Friends With Money (Nicole holofcener)

The term “money doesn’t buy happiness” is the main fixture within this biting, bittersweet comedy by director, Nicole Holofcener, which takes place in the appropriate SUV/house-with-a-maid landscape of Los Angeles. From the opening scene, we soon find out that Jennifer Aniston’s character, Olivia, is the lone friend in the group that is not on the monetary side of the scale, as the others, Franny (Joan Cusack), Jane (Fances McDormand) and Christine (Catherine Keener), have the large houses, careers and families.

The onion continues to peel as the flaws of each character are exposed, causing the trickle of tears both in sorrow and in the small moments in life that are laughable. Franny seems to have millions but doesn’t know what to do with it, so decides to donate it to the private school where her children go. Okay, don’t worry about the homeless children in Bombay, or even in our own country. Christine is one half a screenwriting team with her husband, but their marriage is falling apart while the couple build up their already expansive home on the hill. Jane, who owns a successful clothing design company, is angry at the world because she’s hit an age where she feels life holds no further aspirations or surprises…and she may just be in denial that her husband is gay.

Meanwhile Olivia is cleaning houses, living in $50 to $75 increments and smoking pot when it suits her fancy. She was a teacher at a ritzy high school, but left after her students, bred with entitlement into their genes, throw quarters at her because she drives an economy car while they pull in with rides worth ten times as much, bought by their rich parents, of course.

Her friends with money take pity on her, and at one point in the movie, Franny and her husband Matt (Greg Germann, who also played the lawyer Richard Fish in Ally McBeal) wonder whether she would be friends with Olivia if they were to meet today, and the conclusion was “no.”

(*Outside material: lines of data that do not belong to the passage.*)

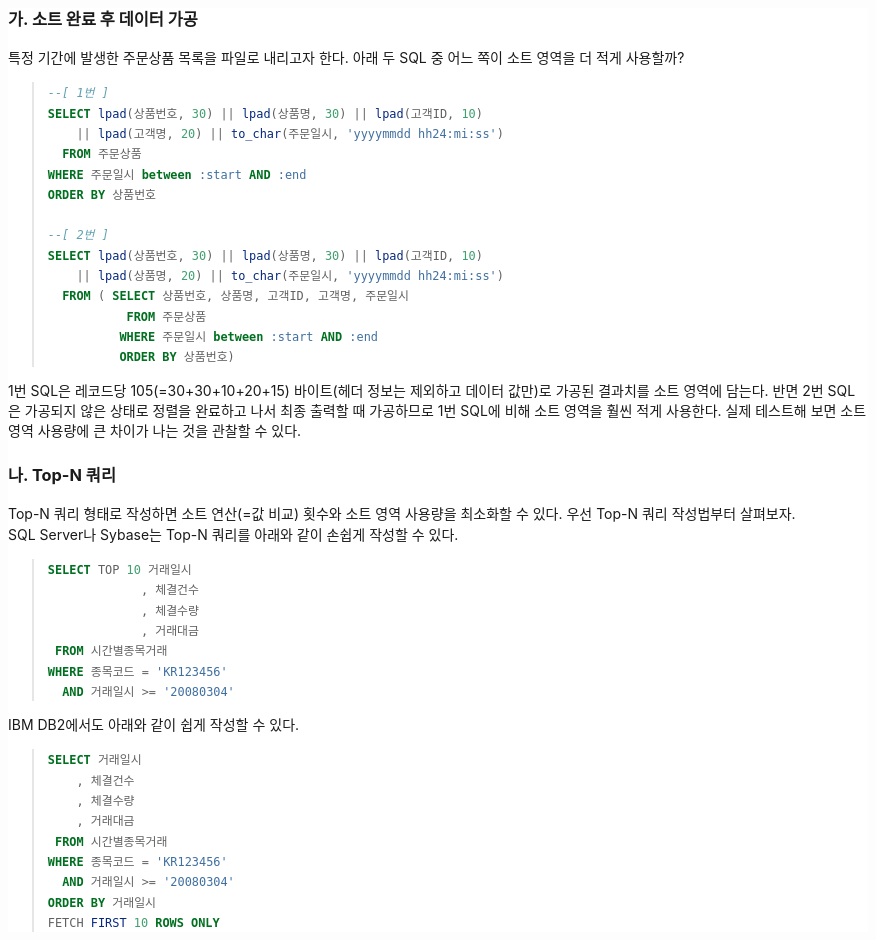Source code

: ### 가. 소트 완료 후 데이터 가공

특정 기간에 발생한 주문상품 목록을 파일로 내리고자 한다. 아래 두 SQL 중 어느 쪽이 소트 영역을 더 적게 사용할까?

>```sql
>--[ 1번 ]
> SELECT lpad(상품번호, 30) || lpad(상품명, 30) || lpad(고객ID, 10)
>     || lpad(고객명, 20) || to_char(주문일시, 'yyyymmdd hh24:mi:ss')
>   FROM 주문상품
> WHERE 주문일시 between :start AND :end
> ORDER BY 상품번호
>
>--[ 2번 ]
> SELECT lpad(상품번호, 30) || lpad(상품명, 30) || lpad(고객ID, 10)
>     || lpad(상품명, 20) || to_char(주문일시, 'yyyymmdd hh24:mi:ss')
>   FROM ( SELECT 상품번호, 상품명, 고객ID, 고객명, 주문일시
>            FROM 주문상품
>           WHERE 주문일시 between :start AND :end
>           ORDER BY 상품번호)
>```

1번 SQL은 레코드당 105(=30+30+10+20+15) 바이트(헤더 정보는 제외하고 데이터 값만)로 가공된 결과치를 소트 영역에 담는다. 반면 2번 SQL은 가공되지 않은 상태로 정렬을 완료하고 나서 최종 출력할 때 가공하므로 1번 SQL에 비해 소트 영역을 훨씬 적게 사용한다. 실제 테스트해 보면 소트 영역 사용량에 큰 차이가 나는 것을 관찰할 수 있다.

### 나. Top-N 쿼리

Top-N 쿼리 형태로 작성하면 소트 연산(=값 비교) 횟수와 소트 영역 사용량을 최소화할 수 있다. 우선 Top-N 쿼리 작성법부터 살펴보자.<br>
SQL Server나 Sybase는 Top-N 쿼리를 아래와 같이 손쉽게 작성할 수 있다.

>```sql
>SELECT TOP 10 거래일시
>              , 체결건수
>              , 체결수량
>              , 거래대금
>  FROM 시간별종목거래
> WHERE 종목코드 = 'KR123456'
>   AND 거래일시 >= '20080304' 
>```

IBM DB2에서도 아래와 같이 쉽게 작성할 수 있다.

>```sql
>SELECT 거래일시
>     , 체결건수
>     , 체결수량
>     , 거래대금
>  FROM 시간별종목거래
> WHERE 종목코드 = 'KR123456'
>   AND 거래일시 >= '20080304'
> ORDER BY 거래일시
>FETCH FIRST 10 ROWS ONLY 
>```

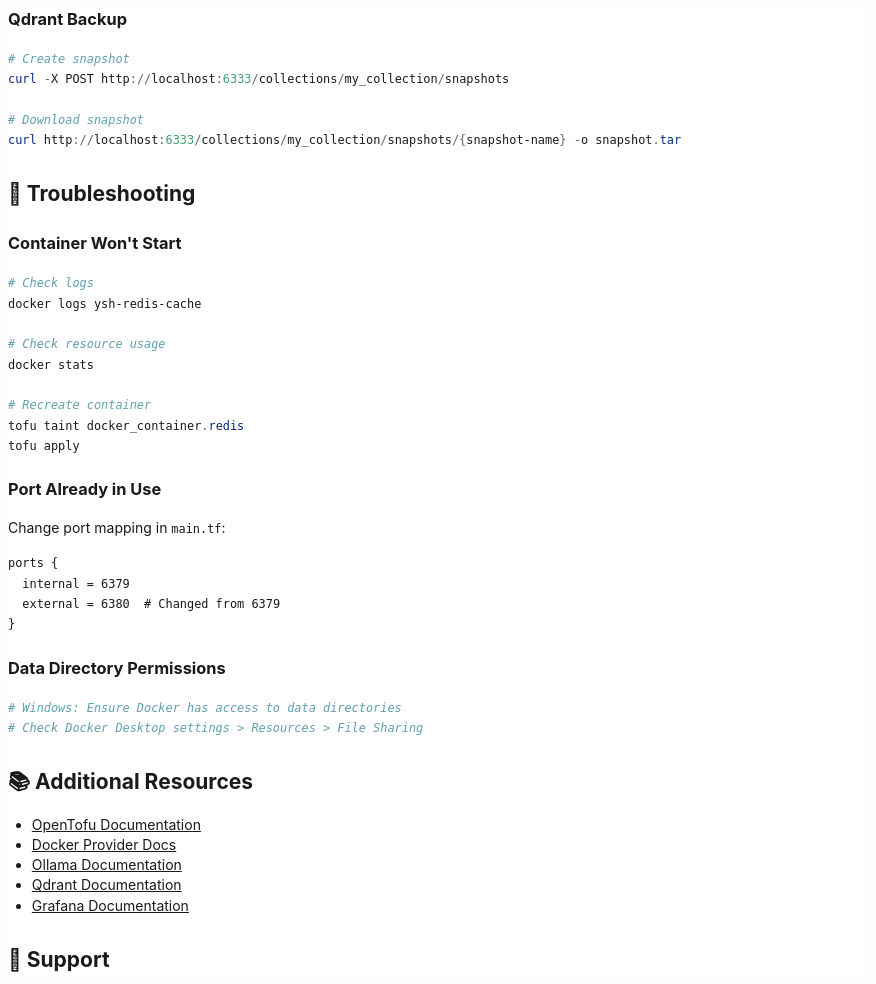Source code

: ### Qdrant Backup

```powershell
# Create snapshot
curl -X POST http://localhost:6333/collections/my_collection/snapshots

# Download snapshot
curl http://localhost:6333/collections/my_collection/snapshots/{snapshot-name} -o snapshot.tar
```

## 🔧 Troubleshooting

### Container Won't Start

```powershell
# Check logs
docker logs ysh-redis-cache

# Check resource usage
docker stats

# Recreate container
tofu taint docker_container.redis
tofu apply
```

### Port Already in Use

Change port mapping in `main.tf`:

```hcl
ports {
  internal = 6379
  external = 6380  # Changed from 6379
}
```

### Data Directory Permissions

```powershell
# Windows: Ensure Docker has access to data directories
# Check Docker Desktop settings > Resources > File Sharing
```

## 📚 Additional Resources

- [OpenTofu Documentation](https://opentofu.org/docs/)
- [Docker Provider Docs](https://registry.terraform.io/providers/kreuzwerker/docker/latest/docs)
- [Ollama Documentation](https://ollama.ai/docs)
- [Qdrant Documentation](https://qdrant.tech/documentation/)
- [Grafana Documentation](https://grafana.com/docs/)

## 🤝 Support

In an attempt to provide Olivia with a man in her life and to keep her from obsessing about a two-month affair with a married man, Franny fixes her up with Mike (Scott Caan), a personal trainer. That backfires after Mike’s narcissistic ways build to the point of asshole and Olivia sees that he’s on another date, right after bedding her. An “only in the movies” moment rears its head when she ends up with a crumpled, overweight, scruffy guy whose house she had been cleaning. But the moment is saved through their conversations, where their similarities are evident and the bond between them is clear, and by the poignant line in the movie, that he, like her, has “some issues, you know… problems.”

Don’t we all?

The writing is this movie is sharp and brings many occasions to snicker, even out loud. But the female characters, even with their “complete life” garner as much pity as the one without the money, stuff or husband. Maybe if they all took a trip to a third world country and experienced real issues they would be more grateful for what they have. And this goes for the real life characters that live in Los Angeles and other cities across our country.

Friends with Money is opens April 7 at the Mayan Theater.